I'm also amazed that no government has had a pop at swimming pool heating yet as it's an easy headline grabbing policy that doesn't affect many people so it sounds good even if it doesn't achieve much.  I suspect the only thing stopping it is the cost for local councils of upgrading their pools.

it's good to insulate, and easy to insulate the roof/loft and upgrade your windows. Everyone should be doing that. External and internal insulation retrofit is more difficult and may be impractical. That doesn't stop a heat pump being a good solution, you just need a more powerful one.

I did.  I need to insulate or size the pump larger and have it on constantly and have radiators resized.  

 

Appreciate this is the telegraph, but when the MD of a heat pump manufacturer says this - then the anecdata of a kindly man (who has insulated his home a lot) telling me they work without insulating, I am sceptical.

Heat pumps will not work for Britain’s Victorian houses, one of the largest makers of the devices has warned.

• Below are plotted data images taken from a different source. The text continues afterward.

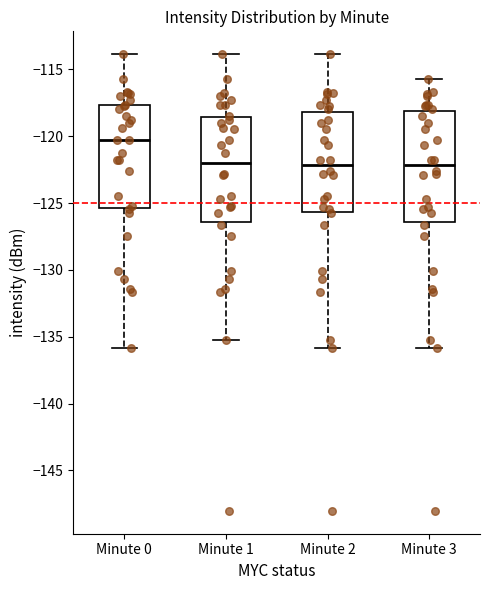

Which box's median line is the highest?

Minute 0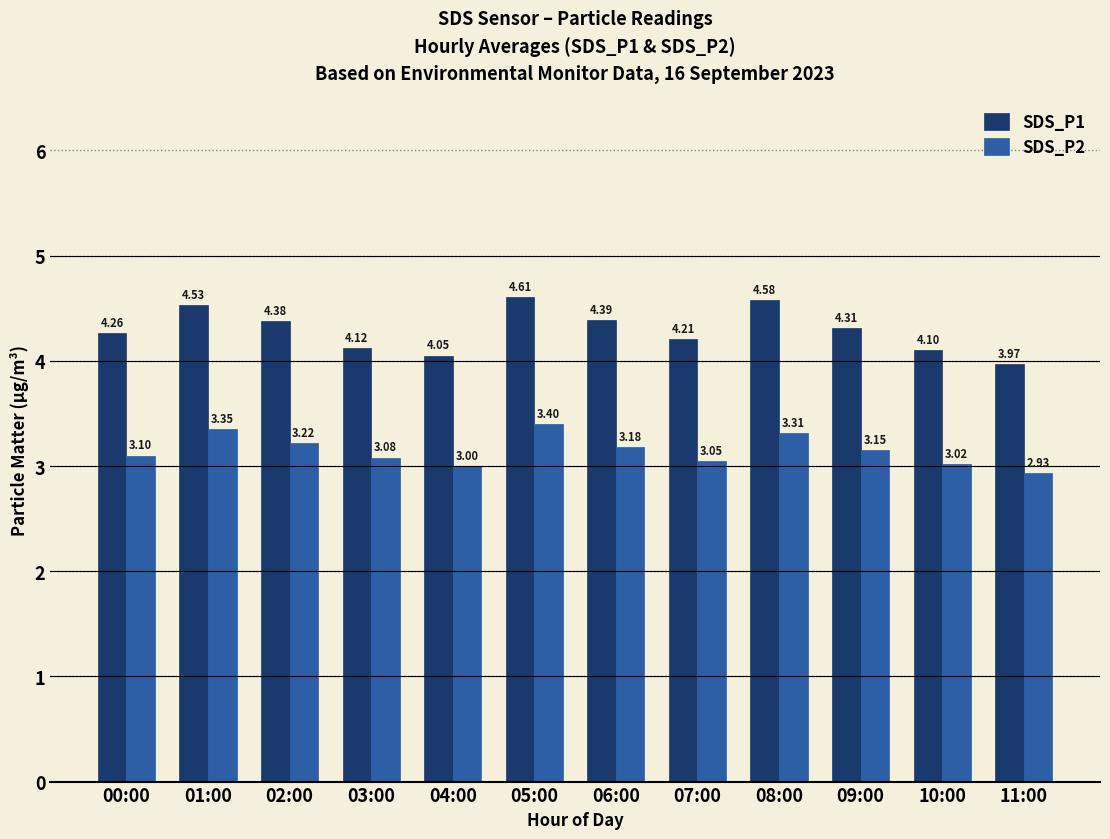

What value does the SDS_P1 series have at 06:00?

4.4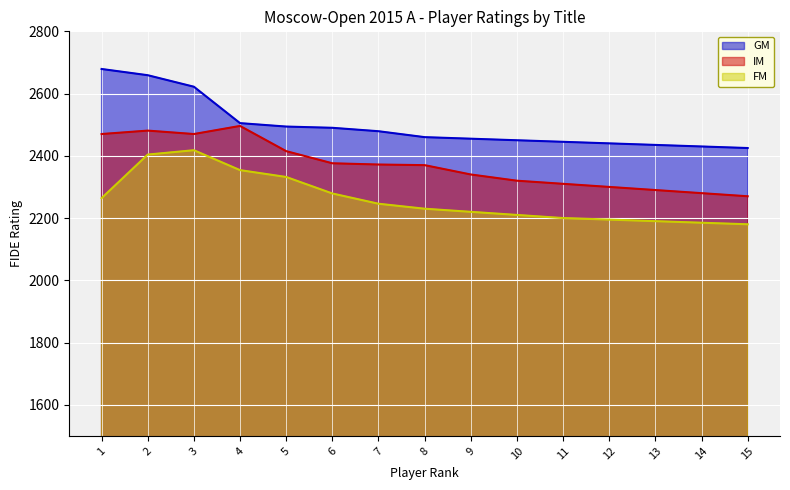

Between 4 and 7, which series saw the biggest shift?

IM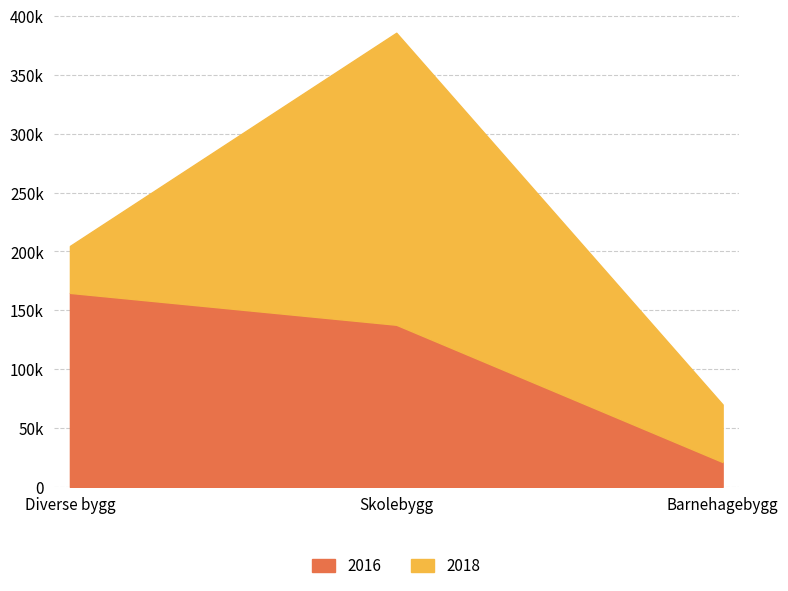

Read the 2018 value at Diverse bygg, to the nearest 100.

39800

Vonjy Rajakoba, managing director of Bosch UK, told The Telegraph that heat pumps did not make sense for older homes that lack extensive insulation or were not detached.

Mr Rajakoba said: “At low temperature you need well insulated homes, you also need space for heat pumps for the external unit and also the tank, so you need to have the sort of home which is adequate around the heat pumps.

“We think that in the UK, with the fleet of Victorian houses or period houses and so on, hydrogen, or in the interim hydrogen-ready boilers, are the solution.”

The simple fact is homeowners get fat subsidies off the taxpayer in the form of the primary residence exemption, and richer households benefit from the regressiveness of council tax. Like vehicles, the rule should be buy what you like, but cough up for the externalities you free ride on. Someone thinking I can keep my £20k in my pocket and pollute/leave the country at the mercy of Putin et al need to get in the sea. At this point in time, if you are buying an old cold flat/house with no thought of what's coming it's no different to these people buying houses on the Norfolk coast for "a song" and then crying because we aren't going to pay £1bn for sea defences to protect their property. 

Like anything else, what's needed is an honest govt that say "this is a bit shit any way we go", but doing the best they can to reflect the externalities in either taxes or subsidies for the bad/good. 

Also as I've said before, maybe there are "hard cases" where it's too difficult too difficult to do, but apparently we need 4m new houses, all of which could be "insulated boxes", and I reckon if he accepted a £10k "loss"/payment for the externalities he freerides on, even Jelly's box could be gas free (he could even get his cleaner to labour for the installer for her 50p an hour to save costs).